Annotated region listings:
** Begin **
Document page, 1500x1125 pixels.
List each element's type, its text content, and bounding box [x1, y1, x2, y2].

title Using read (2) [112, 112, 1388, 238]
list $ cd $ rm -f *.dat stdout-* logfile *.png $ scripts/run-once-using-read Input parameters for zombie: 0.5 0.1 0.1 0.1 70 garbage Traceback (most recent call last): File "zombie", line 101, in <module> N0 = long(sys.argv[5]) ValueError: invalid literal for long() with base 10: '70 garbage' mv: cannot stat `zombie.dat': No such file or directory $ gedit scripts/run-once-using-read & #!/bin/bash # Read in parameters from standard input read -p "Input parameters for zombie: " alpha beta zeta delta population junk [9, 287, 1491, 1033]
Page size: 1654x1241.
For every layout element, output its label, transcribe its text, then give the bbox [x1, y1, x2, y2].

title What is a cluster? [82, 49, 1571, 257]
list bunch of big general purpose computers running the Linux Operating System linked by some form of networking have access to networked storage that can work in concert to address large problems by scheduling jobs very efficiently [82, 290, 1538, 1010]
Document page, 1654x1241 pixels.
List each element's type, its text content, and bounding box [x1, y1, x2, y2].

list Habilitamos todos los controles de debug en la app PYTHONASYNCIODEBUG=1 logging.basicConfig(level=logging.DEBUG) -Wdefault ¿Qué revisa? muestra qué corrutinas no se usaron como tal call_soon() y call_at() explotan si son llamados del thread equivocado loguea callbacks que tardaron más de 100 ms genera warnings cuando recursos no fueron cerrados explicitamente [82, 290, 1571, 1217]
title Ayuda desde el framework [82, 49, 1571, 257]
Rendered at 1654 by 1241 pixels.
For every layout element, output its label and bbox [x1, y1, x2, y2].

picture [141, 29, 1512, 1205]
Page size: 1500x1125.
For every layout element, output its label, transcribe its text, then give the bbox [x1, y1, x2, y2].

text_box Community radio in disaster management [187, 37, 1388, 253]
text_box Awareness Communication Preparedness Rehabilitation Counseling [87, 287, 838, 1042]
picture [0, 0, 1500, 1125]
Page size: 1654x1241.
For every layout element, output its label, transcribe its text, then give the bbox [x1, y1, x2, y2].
** End **
### [Job]
Can you reproduce, word for word, everything from the start of the records through the line containing "title Using read (2) [112, 112, 1388, 238]"?

### [Complete answer]
Document page, 1500x1125 pixels.
List each element's type, its text content, and bounding box [x1, y1, x2, y2].

title Using read (2) [112, 112, 1388, 238]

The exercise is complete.